■ Problem description: In the material, rename "categories" as "groups" across the stretch from the line containing "humidity, pressure" through the line containing "the Q4 series?", and give only those lines back with nothing else altered.

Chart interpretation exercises
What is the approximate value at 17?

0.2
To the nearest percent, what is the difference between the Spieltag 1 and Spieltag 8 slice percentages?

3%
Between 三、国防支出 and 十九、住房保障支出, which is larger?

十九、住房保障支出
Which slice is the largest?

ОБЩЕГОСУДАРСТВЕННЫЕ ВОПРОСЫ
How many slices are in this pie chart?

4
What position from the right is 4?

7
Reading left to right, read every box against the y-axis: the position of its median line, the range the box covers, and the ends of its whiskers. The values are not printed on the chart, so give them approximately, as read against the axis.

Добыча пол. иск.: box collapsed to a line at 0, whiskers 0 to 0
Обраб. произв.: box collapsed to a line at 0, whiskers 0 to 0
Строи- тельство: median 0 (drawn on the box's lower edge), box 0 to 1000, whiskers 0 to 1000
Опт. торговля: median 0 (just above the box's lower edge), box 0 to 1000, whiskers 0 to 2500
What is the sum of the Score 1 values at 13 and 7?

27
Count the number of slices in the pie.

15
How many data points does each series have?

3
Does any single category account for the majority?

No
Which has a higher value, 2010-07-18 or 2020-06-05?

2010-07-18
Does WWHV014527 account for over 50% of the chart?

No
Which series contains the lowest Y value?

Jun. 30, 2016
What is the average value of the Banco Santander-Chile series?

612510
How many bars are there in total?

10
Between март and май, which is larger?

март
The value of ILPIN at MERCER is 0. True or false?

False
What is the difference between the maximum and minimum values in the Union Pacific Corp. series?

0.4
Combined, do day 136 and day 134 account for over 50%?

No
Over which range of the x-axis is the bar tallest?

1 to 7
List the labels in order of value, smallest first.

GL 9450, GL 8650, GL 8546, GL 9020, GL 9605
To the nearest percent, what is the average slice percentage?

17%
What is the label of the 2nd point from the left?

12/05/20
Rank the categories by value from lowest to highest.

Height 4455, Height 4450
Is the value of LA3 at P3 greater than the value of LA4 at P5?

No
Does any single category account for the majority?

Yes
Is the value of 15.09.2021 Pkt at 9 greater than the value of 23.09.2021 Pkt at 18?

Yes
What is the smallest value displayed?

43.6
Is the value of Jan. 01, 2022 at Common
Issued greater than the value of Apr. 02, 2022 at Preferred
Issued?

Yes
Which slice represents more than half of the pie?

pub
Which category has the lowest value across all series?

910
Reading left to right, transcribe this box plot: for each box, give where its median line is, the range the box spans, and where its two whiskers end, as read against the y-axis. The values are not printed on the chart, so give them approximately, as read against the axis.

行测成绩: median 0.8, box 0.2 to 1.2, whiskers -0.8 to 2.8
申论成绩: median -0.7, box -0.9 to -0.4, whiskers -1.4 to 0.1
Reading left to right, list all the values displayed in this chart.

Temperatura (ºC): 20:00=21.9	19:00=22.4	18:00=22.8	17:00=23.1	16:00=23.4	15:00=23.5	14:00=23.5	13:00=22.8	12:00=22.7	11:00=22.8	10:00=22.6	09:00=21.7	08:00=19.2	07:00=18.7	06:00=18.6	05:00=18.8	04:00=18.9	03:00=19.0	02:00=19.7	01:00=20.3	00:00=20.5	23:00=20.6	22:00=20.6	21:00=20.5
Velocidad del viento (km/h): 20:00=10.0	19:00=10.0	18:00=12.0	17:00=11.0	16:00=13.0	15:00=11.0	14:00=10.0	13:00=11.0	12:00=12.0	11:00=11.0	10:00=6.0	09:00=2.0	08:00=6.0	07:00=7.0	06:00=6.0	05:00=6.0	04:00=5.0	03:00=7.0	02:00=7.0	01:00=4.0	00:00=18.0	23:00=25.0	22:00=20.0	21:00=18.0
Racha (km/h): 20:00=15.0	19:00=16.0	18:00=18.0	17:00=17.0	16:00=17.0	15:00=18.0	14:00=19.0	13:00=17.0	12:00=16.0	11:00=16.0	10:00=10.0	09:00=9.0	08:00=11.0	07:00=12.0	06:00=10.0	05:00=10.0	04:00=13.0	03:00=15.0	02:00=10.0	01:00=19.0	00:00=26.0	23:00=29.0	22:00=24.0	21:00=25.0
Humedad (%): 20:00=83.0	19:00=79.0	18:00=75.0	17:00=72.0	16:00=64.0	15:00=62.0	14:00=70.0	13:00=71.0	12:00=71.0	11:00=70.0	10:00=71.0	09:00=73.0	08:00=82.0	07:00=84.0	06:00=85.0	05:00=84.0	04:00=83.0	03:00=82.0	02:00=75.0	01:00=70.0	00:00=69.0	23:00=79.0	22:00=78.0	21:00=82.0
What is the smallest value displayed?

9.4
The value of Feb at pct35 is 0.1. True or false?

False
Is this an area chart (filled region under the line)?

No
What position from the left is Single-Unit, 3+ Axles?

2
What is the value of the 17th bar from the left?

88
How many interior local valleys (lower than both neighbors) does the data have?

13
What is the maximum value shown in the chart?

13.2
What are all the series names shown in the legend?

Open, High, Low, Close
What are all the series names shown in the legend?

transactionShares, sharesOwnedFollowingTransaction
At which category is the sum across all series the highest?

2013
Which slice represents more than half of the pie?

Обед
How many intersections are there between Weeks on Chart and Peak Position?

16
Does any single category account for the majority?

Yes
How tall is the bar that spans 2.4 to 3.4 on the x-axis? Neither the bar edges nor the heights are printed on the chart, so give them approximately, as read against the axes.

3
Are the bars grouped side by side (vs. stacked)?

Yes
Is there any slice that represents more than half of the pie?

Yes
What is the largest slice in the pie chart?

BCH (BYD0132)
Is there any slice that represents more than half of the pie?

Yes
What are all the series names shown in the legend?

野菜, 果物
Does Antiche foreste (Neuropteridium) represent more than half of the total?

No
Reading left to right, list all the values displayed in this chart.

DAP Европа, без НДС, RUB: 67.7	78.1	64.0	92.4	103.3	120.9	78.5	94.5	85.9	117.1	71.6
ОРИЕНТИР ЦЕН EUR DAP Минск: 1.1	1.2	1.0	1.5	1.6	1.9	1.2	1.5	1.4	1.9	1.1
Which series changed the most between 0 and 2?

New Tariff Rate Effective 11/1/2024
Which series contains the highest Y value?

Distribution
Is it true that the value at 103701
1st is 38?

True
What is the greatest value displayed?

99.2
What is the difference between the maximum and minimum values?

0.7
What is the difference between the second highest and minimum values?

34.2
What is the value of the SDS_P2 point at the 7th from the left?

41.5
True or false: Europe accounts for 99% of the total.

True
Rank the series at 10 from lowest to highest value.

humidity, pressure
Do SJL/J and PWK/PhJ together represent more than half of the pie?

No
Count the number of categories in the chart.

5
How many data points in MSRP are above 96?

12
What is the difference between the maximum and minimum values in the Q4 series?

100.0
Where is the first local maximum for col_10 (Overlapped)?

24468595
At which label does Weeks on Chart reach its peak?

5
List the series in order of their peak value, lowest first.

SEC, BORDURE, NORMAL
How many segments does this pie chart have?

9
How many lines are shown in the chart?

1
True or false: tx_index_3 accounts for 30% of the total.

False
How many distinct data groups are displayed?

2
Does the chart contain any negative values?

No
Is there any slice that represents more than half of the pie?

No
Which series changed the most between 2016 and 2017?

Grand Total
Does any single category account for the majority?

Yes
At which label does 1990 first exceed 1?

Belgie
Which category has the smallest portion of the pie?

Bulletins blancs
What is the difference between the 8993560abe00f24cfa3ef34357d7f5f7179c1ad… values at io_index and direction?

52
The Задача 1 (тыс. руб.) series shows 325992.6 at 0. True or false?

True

■ Your response:
humidity, pressure
Do SJL/J and PWK/PhJ together represent more than half of the pie?

No
Count the number of groups in the chart.

5
How many data points in MSRP are above 96?

12
What is the difference between the maximum and minimum values in the Q4 series?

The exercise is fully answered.